With a motion for class certification having been filed and scheduled for hearing on February 24, and having just survived a motion to dismiss by the federal defendants, six Californians are poised to strike a heavy blow at the federal Defense of Marriage Act, Section 3, which mandates that only different-sex unions be recognized as marriages for all purposes of federal law. U.S. District Judge Claudia Wilken's January 18 decision on the motion in Dragovich v. U.S. Department of the Treasury, 2011 Westlaw 175502 (N.D.Cal.) appears to forecast an easy victory for the plaintiffs at the trial level.
Lori Rifkin of the Legal Aid Society-Employment Law Center in San Francisco represents plaintiff couples Michael Dragovich and Michael Gaitley, Elizabeth Litteral and Patricia Fitzsimmons, and Carolyn and Cheryl Light. They filed suit on behalf of themselves and all others similarly situated.
The lawsuit was filed by three California public employees and their same-sex spouses. These couples were registered as California domestic partners and then all married in 2008 during the "window period" when marriage was available prior to the passage of Proposition 8. The California Supreme Court subsequently ruled that such "window period" marriages remained valid.
After Michael Dragovich married Michael Gaitley, he inquired about signing up Gaitley for coverage under the state-maintained plan providing long-term care insurance for state employees and their families. The program administrators refused to send him an application, stating that the plan would lose its favorable federal tax status if they were to extend eligibility to somebody who was not recognized as a spouse under federal law. They relied on Section 7702B(f) of the federal Internal Revenue Code, which specifies in detail the family relationships that will qualify. Domestic partners are not listed. Spouses are, but the IRC must be construed in tandem with the Defense of Marriage Act (DOMA), which limits the definition of spouse under federal law.

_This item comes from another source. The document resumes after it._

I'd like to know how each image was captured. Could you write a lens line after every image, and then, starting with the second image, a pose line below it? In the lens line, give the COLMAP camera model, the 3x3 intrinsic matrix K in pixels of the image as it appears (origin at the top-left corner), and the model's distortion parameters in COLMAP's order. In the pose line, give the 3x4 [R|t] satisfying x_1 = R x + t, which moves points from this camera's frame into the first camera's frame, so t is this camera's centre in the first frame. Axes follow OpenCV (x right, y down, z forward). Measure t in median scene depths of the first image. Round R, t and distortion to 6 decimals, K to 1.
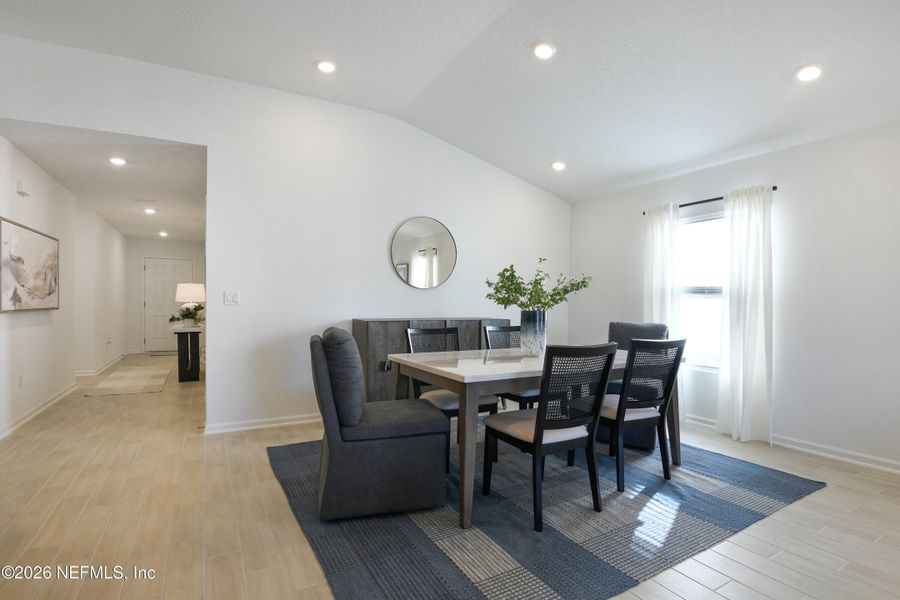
lens RADIAL K [[435.7, 0, 450.0], [0, 435.7, 300.0], [0, 0, 1]] dist [0.000744, -0.016567]
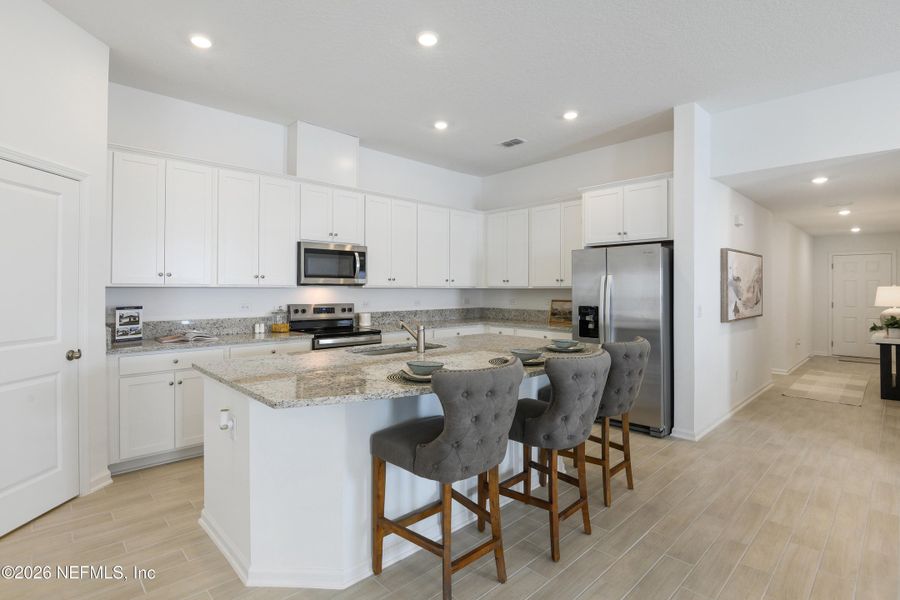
lens RADIAL K [[450.4, 0, 450.0], [0, 450.4, 300.0], [0, 0, 1]] dist [-0.036341, 0.000315]
pose [[0.249378, -0.002307, -0.968403, 0.021610], [0.014997, 0.999886, 0.001480, -0.037356], [0.968290, -0.014893, 0.249384, -0.099247]]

Dragovich and his husband, as well as two lesbian married couples who are interested in participating in the program, joined as plaintiffs, suing both the state administrators of the program and the U.S. Treasury and the Internal Revenue Service, seeking a declaratory judgment that failure to allow them to participate violates the 5th and 14th Amendments. The federal defendants moved to dismiss based on alternative grounds of standing and failure to state a claim.

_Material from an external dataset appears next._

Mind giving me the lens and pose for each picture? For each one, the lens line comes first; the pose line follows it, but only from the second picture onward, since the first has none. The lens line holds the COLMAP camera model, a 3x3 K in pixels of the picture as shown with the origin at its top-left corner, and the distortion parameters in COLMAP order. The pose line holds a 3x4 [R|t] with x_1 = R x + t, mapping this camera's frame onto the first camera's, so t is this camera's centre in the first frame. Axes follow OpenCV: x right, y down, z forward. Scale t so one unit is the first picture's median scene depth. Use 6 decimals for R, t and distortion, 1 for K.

The standing argument contends that none of the plaintiffs actually applied and was turned down for the plan, but this is a totally spurious argument, since the California administrators are so spooked about the danger to the tax status of the plan that they would not even provide an application to the plaintiffs. Judge Wilken cut through the nonsense, finding that the plaintiffs do have a personal stake and a real controversy with the government concerning their eligibility.
More significantly, on the merits, Judge Wilken found that plaintiffs had the makings of a valid claim of denial of equal protection and due process. Assuming one uses the rational basis test to evaluate these claims — the lowest level of constitutional scrutiny — there must be some rational connection between a legitimate governmental purpose and the denial of the benefit in question to these plaintiffs. Judge Wilken noted the DOMA decision from last summer by U.S. District Judge Joseph Tauro (Massachusetts) finding that there was no rational basis supporting the denial of various federal benefits pursuant to DOMA, and concurred with his analysis.

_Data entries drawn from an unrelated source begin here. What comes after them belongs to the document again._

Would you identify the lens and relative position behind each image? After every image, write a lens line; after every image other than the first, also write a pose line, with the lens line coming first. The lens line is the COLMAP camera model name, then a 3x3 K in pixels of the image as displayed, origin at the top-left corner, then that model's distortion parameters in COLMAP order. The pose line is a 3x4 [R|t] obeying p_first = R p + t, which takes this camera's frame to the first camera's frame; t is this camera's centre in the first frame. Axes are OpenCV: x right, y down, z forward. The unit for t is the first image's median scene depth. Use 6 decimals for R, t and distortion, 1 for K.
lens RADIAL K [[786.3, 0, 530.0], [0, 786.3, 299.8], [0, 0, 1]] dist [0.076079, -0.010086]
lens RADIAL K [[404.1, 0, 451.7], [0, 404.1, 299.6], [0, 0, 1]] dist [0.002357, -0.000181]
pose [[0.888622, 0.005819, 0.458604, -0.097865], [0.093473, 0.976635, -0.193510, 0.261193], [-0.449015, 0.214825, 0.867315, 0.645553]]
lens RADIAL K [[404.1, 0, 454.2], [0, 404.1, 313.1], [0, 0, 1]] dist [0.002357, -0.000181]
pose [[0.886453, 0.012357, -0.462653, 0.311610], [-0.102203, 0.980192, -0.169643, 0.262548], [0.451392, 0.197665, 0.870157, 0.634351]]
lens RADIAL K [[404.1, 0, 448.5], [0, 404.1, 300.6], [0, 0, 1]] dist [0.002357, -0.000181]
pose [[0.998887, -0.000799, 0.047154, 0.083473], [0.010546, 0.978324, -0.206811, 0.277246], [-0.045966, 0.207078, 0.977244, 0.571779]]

The Justice Department has basically disavowed the various policy statements underlying DOMA that were articulated in Congressional reports and debate in 1996 when the measure was passed, instead relying on the argument that Congress could have rationally decided in 1996 that with the possibilty looming that some state (at that time, Hawaii) might authorize same-sex marriages, the federal government should "preserve the status quo" and maintain national uniformity for federal programs by freezing into federal law the then-universal definition of marriage as the union of one man and one woman.
Describing their argument, Judge Wilken wrote: "According to Federal Defendants, preserving the status quo allows states to resolve the issue of same-sex marriage for themselves, and provides uniformity in the federal allcoation of marriage-related rights and benefits. Section three of the DOMA, however, alters the status quo because it impairs the states' authority to define marriage, by robbing states of the power to allow same-sex civil marriages that will be recognized under federal law."
She continued, "Federal Defendants concede that section three of the DOMA effected a departure from the federal government's prior practice of generally accepting marriages recognized by state law." She noted that the House committee report even points out that deciding who can marry was traditionally "uniquely a function of state law." Therefore, adopting a federal definition was a departure from the status quo, not its preservation. Indeed, as she points out, the inability of California to extend eligibility for the long-term care insurance program is a prime example, deterring the state from providing full-scale marriage rights by placing in jeopardy the preferred tax status of the program for all its other participants.
Judge Wilken found that there was such an obvious lack of rational justification for the application of DOMA in this case that there was no need to consider whether heightened or strict scrutiny should be applied, and thus no need to consider whether sexual orientation is a suspect classification or whether the government policy burdens a fundamental right.
Her analysis of the government's case leaves little doubt that the government would most likely lose on a summary judgment motion by the plaintiffs, but the next step is to broaden the potential impact of the case by certifying a class of all similarly situated California public employees with same-sex spouses, which will be on the agenda when the court hears the class certification motion on February 24.